BEGIN
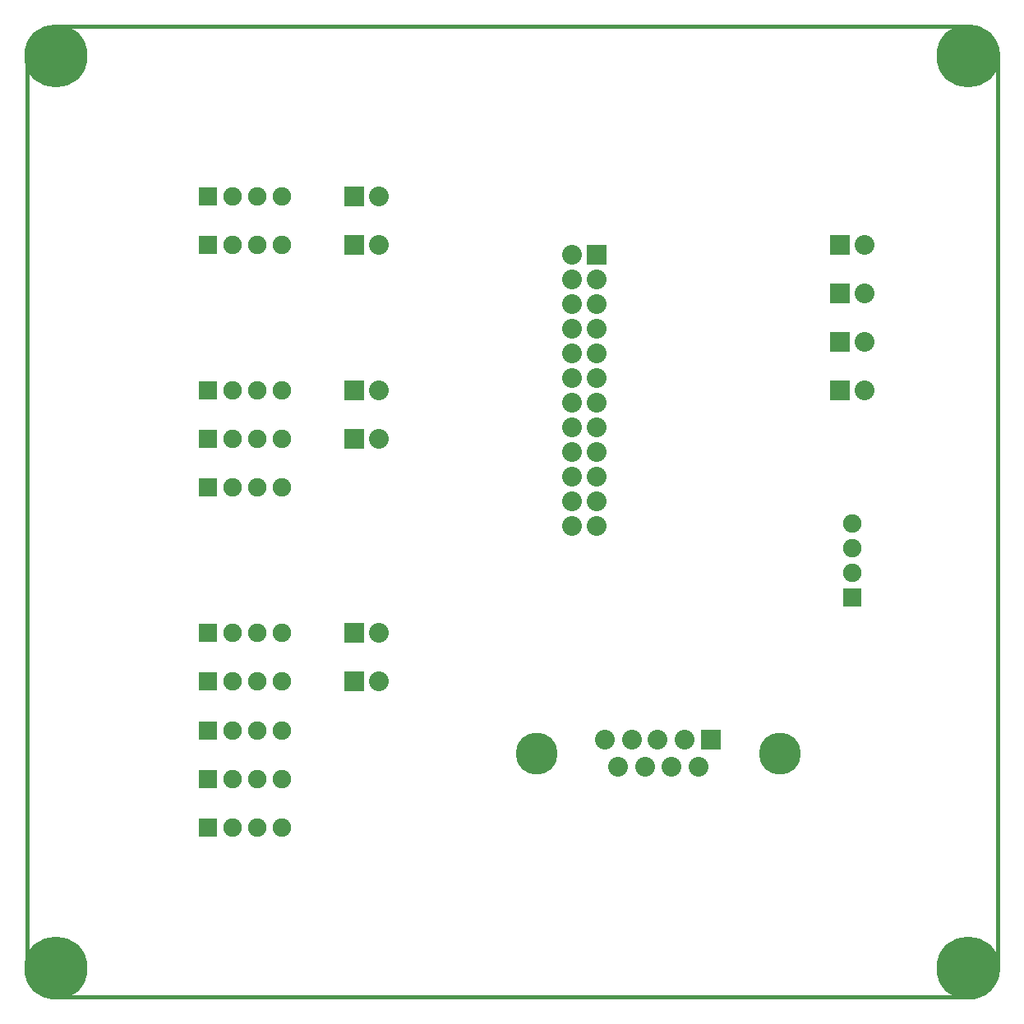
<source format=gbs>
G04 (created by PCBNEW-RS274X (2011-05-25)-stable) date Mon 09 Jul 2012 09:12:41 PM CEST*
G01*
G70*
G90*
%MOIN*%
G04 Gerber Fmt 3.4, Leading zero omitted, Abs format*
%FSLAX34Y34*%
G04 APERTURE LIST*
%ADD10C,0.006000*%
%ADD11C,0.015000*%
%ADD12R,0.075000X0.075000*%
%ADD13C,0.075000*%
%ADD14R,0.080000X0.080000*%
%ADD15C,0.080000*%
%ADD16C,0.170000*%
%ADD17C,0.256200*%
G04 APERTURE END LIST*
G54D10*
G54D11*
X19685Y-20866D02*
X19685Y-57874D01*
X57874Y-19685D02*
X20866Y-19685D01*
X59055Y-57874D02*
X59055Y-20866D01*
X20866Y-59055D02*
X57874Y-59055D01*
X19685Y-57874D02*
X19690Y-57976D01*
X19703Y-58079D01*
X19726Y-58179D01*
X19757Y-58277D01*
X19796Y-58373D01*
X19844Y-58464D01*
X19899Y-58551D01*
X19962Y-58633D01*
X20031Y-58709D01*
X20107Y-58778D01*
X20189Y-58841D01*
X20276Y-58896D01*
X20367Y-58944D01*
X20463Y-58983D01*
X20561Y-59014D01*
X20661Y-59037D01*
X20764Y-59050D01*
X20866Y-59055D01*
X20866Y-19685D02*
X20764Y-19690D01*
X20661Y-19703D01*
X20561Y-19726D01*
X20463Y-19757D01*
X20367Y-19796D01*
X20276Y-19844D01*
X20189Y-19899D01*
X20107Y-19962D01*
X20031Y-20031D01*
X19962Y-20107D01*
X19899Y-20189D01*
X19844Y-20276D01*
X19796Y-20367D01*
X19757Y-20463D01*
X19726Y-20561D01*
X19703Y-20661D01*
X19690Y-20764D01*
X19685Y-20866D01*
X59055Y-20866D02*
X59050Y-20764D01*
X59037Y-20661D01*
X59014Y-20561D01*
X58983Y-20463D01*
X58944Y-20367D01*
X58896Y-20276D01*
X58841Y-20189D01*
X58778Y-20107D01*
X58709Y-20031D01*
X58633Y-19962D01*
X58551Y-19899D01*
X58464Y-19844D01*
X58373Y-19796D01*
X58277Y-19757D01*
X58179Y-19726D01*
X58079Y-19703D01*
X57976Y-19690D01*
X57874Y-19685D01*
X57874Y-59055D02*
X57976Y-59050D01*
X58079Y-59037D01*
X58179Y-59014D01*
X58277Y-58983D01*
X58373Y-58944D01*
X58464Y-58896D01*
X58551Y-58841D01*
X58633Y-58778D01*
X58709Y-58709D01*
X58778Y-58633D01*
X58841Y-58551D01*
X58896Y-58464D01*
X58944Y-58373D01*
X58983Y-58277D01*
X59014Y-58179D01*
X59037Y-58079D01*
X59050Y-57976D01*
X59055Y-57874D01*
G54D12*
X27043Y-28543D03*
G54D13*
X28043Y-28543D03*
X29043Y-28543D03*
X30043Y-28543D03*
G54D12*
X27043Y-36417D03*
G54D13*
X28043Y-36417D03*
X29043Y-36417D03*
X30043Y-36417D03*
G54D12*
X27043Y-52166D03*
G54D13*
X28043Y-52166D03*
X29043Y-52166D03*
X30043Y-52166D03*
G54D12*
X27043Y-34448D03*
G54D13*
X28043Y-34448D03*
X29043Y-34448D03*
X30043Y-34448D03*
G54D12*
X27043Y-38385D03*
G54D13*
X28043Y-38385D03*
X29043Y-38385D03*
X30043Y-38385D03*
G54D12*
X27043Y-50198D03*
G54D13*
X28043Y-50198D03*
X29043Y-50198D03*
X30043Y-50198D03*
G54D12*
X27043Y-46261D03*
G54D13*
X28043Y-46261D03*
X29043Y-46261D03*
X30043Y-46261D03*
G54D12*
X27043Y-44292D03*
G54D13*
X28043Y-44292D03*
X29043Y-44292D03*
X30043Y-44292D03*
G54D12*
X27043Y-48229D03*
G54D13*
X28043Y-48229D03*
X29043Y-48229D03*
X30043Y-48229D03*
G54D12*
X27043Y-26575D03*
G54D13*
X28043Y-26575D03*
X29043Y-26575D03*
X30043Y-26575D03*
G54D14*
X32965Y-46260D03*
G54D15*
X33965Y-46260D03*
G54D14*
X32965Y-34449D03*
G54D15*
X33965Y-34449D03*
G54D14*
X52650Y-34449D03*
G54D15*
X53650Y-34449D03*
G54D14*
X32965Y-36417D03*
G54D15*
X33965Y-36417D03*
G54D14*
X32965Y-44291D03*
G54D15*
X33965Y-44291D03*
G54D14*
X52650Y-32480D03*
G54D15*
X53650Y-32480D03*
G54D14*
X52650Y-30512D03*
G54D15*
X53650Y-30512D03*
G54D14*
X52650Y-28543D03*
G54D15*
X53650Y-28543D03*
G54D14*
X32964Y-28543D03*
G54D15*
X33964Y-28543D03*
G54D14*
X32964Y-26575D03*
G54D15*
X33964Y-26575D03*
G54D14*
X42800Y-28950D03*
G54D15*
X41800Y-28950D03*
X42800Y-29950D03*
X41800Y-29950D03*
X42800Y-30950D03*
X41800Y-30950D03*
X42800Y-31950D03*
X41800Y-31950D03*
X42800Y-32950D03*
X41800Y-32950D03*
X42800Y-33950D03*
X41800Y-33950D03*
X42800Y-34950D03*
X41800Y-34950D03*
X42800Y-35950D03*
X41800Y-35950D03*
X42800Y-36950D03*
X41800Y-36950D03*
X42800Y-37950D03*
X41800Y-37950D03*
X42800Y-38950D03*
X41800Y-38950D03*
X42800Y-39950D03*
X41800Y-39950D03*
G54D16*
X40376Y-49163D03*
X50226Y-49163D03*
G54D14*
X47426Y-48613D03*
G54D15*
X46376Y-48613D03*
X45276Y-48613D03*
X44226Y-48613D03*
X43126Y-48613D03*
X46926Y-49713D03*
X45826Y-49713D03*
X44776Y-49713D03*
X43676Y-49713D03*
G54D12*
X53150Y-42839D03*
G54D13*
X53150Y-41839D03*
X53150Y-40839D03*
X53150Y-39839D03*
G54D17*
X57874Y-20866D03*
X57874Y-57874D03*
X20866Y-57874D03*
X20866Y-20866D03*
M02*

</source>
END
*WORK ITEM*:
Only the lines from the one with "X41800Y-38950D03*" through the last line of the material above are to be duplicated, exactly and with both ends kept.

*SOLUTION BELOW*:
X41800Y-38950D03*
X42800Y-39950D03*
X41800Y-39950D03*
G54D16*
X40376Y-49163D03*
X50226Y-49163D03*
G54D14*
X47426Y-48613D03*
G54D15*
X46376Y-48613D03*
X45276Y-48613D03*
X44226Y-48613D03*
X43126Y-48613D03*
X46926Y-49713D03*
X45826Y-49713D03*
X44776Y-49713D03*
X43676Y-49713D03*
G54D12*
X53150Y-42839D03*
G54D13*
X53150Y-41839D03*
X53150Y-40839D03*
X53150Y-39839D03*
G54D17*
X57874Y-20866D03*
X57874Y-57874D03*
X20866Y-57874D03*
X20866Y-20866D03*
M02*

</source>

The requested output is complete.